T73 and annealed states have lower hardness and are easier to machine.
Formability:
In annealed (O) or solution-treated (W) states, 7075 aluminum has excellent room-temperature formability, allowing complex shapes to be produced through stretching or bending.
Weldability:
The weldability of 7075 aluminum is relatively poor due to its susceptibility to cracking in the heat-affected zone. Mechanical fastening or adhesive bonding is often preferred.
Surface Treatment:
Due to its low corrosion resistance, particularly in chloride environments, anodizing or coatings are recommended to enhance durability.
7. Applications
Thanks to its outstanding strength and fatigue performance, 7075 aluminum alloy is widely used in the manufacture of high-strength, lightweight components, including:
Aerospace: Aircraft skins, wing spars, frames, stringers, landing gear, and hydraulic system components.

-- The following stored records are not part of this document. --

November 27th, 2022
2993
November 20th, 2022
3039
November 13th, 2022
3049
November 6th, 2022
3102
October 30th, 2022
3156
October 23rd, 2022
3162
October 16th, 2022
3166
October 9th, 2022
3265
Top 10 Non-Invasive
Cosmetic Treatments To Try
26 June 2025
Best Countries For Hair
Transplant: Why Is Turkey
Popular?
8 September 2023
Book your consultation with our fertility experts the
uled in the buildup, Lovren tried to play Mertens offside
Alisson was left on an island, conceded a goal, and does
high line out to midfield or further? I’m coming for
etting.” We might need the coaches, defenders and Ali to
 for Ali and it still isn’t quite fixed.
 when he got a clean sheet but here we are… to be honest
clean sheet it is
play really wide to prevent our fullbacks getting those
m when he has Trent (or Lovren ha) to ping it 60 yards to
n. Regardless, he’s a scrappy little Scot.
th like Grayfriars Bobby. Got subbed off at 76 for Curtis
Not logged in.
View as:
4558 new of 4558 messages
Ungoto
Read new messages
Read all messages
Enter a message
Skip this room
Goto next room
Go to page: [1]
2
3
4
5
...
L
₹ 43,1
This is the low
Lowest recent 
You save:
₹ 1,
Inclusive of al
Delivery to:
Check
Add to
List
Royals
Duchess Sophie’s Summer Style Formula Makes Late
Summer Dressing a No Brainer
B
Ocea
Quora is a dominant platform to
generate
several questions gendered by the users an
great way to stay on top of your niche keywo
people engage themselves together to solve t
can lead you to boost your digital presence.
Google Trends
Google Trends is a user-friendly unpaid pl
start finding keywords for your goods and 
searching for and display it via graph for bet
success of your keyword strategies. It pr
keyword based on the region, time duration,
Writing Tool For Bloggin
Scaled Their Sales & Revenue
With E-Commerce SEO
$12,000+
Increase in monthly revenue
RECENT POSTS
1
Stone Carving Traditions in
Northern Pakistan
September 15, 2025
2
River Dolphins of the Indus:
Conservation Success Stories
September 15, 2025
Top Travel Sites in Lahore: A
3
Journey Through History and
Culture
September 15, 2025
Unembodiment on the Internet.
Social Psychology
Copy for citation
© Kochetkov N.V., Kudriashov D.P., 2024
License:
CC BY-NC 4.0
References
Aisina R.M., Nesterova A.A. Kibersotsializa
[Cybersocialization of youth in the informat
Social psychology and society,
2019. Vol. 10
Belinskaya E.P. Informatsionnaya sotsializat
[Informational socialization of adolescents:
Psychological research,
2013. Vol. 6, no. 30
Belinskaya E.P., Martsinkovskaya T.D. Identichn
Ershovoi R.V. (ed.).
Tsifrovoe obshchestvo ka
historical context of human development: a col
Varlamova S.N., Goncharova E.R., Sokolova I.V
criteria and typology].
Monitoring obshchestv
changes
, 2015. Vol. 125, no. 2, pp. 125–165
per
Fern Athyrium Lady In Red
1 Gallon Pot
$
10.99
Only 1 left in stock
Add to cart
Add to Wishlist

Mold Manufacturing: High-end mold bases for high-load applications.
Mechanical Equipment: High-strength mechanical parts and support structures.
It is important to note that the operating temperature of 7075 aluminum alloy should not exceed 125°C to maintain its mechanical properties.
Conclusion
7075 aluminum alloy is a versatile and high-performance material widely used in aerospace and high-end manufacturing. By selecting the appropriate heat treatment state and employing suitable surface treatments, it can meet the demands of various applications, showcasing its position as a leader among high-strength materials.